Call it “reshoring,” or “insourcing” if you prefer. By any name, a significant movement of manufacturing back to U.S. shores is exactly what our economy needs. Factory movement overseas has opened a hole in the American job market that nothing else can truly fill, a point stressed in blue-collar populist appeals from both political parties.

The rehsoring movement is, by definition, a fusion of politics and economics. No amount of political hectoring will persuade industrial giants to move operations back to American soil if doing so makes no sense from a financial standpoint. Given the expense involved in relocating factories, some of the gloomier analysts believe decades of movement overseas might be irreversible. Every business cost is ultimately passed along to consumers, whose willingness to pay significantly more for goods with a “Made in America” label has always been greater in theory than in practice.

However, government policies were a big part of the reason offshoring happened, and wise policy can set the economic conditions that make bringing capital back home attractive. Naturally, after agreeing that America wants manufacturing to come home, candidates from different parties have dramatically different ideas about what those policies would look like.

The one thing we should be able to agree on is that Obamanomics isn’t getting the job done. Like much of the Obama economy, reshoring has involved a lot of hype and smiley-face editorials about how the recession is finally over, even as the promised booming recovery fails to materialize, year after year.
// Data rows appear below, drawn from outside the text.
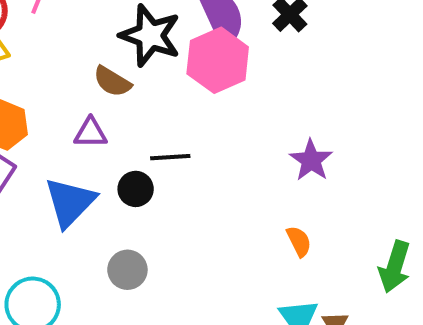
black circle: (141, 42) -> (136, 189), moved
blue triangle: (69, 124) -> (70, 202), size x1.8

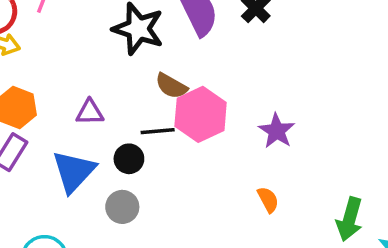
pink hexagon: (218, 60) -> (201, 114), moved
brown semicircle: (112, 82) -> (171, 86), moved
gray circle: (127, 270) -> (122, 207), moved

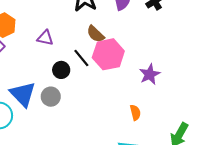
black line: (158, 131) -> (81, 58), turned 42
blue triangle: (74, 171) -> (23, 94), moved, turned -40

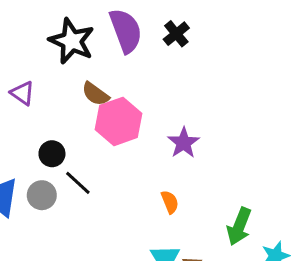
purple triangle: (45, 38) -> (22, 93), moved, turned 30
black line: (81, 58) -> (78, 183), moved

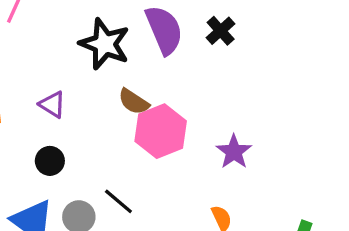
black circle: (52, 154) -> (50, 161), moved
The year 2014 ended with a round of stories about how the much-heralded return of manufacturing jobs wasn’t the triumphant parade everyone hoped for.

“Reshoring Trend Has Little Impact On U.S. Economy, Study Finds,” according to NPR,  “While a growing number of companies are returning to the United States to do their manufacturing, the trend is smaller and less significant to the economy than it appears.”

It was the very definition of a pro-Obama media hype bubble bursting. The A.T. Kearney management consulting firm noticed a wave of jubilant media stories popping up in 2014 about manufacturers supposedly stampeding back to the United States, so they decided to compile hard data on reshoring, and found its effects had been greatly exaggerated. It’s happening, but the number of companies bringing operations home is actually quite modest.

In the same week of December, prompted by the same study, the Wall Street Journal posted a story about how reshoring was actually lagging behind offshoring. In other words, the manufacturing jobs coming home were still exceeded by jobs heading overseas. A.T. Kearney partner Patrick Van den Bossche explained reshoring “is not what it’s cracked up to be,” because “there’s basically still more stuff being pushed out than is brought back.”

Van den Bossche added a hopeful note that “we’re definitely on an upward trend in terms of U.S. competitiveness,” but the WSJ stomped on even that ray of speculative sunshine by noting that no such trend yet appears in the data.

Reshoring hype was largely driven by a few high-profile anecdotal examples, such as General Electric moving appliance-manufacturing operations back to the United States in 2012, prompting the Atlantic to announce the dawn of an “insourcing boom” that never actually happened.

Certain industries have been especially enthusiastic about bringing their factories home, leading to big predictions about a broad-based reshoring “movement” that has yet to begin. One notable example is the apparel industry, whose return to domestic manufacturing operations is described in an interesting Forbes article from February.

Brooks Brothers, which has increased hiring at new and upgraded factories in the U.S. over the past decade while steadily increasing sales, is cited as a standout of reshoring. The very same A.T. Kearney report portrayed in a glum light by NPR and the Wall Street Journal spotlighted apparel as one of the top three industries for increasing American production.

The reasons for the return of apparel manufacturing, and their policy implications, are interesting. Every industry with positive movement on reshoring mentions lower energy costs, which makes it a very good thing that the Left wasn’t able to strangle the energy boom and force the high gas prices it desired in service to global-warming mythology, and a pity President Obama was nevertheless able to kill the Keystone XL pipeline. Reshoring companies also routinely cite increased wages in China as a reason American labor has become more competitive, so artificially increasing labor costs with more taxes, more mandatory benefits, and an increased minimum wage would be dangerous.

Garment manufacturers additionally describe the importance of remaining flexible in their industry, asserting that domestic factories make it possible to produce smaller product runs and reduce the amount of excess inventory that ends up on clearance racks… or gear up rapidly for high-production runs of popular items, as needed. The short turnaround time from design to manufacture made possible by domestic manufacturing is also highly desirable for the trend-conscious fashion industry.

Those virtues might be difficult to sell to industries that don’t place such a high value on flexible manufacturing, but one other appealing aspect of onshore manufacturing mentioned by Forbes is universally intriguing: keeping factories in the U.S. makes it possible for businesses to start smaller. A certain magnitude of sales is needed for the cost benefits of overseas manufacturing to kick in.

Therefore, we should desire policies that make small business entrepreneurship easier, to increase the demand for small-scale onshore manufacturing. Reversing the Obama Administration’s legendary hostility to small business owners won’t be easy, and neither will be trimming the size of the leviathan government that leaves us with such a diminished, hyper-regulated market for entrepreneurs to play in… but if Americans want a real reshoring boom that lives up to media hype, they should vote for a president who vows to make those things happen.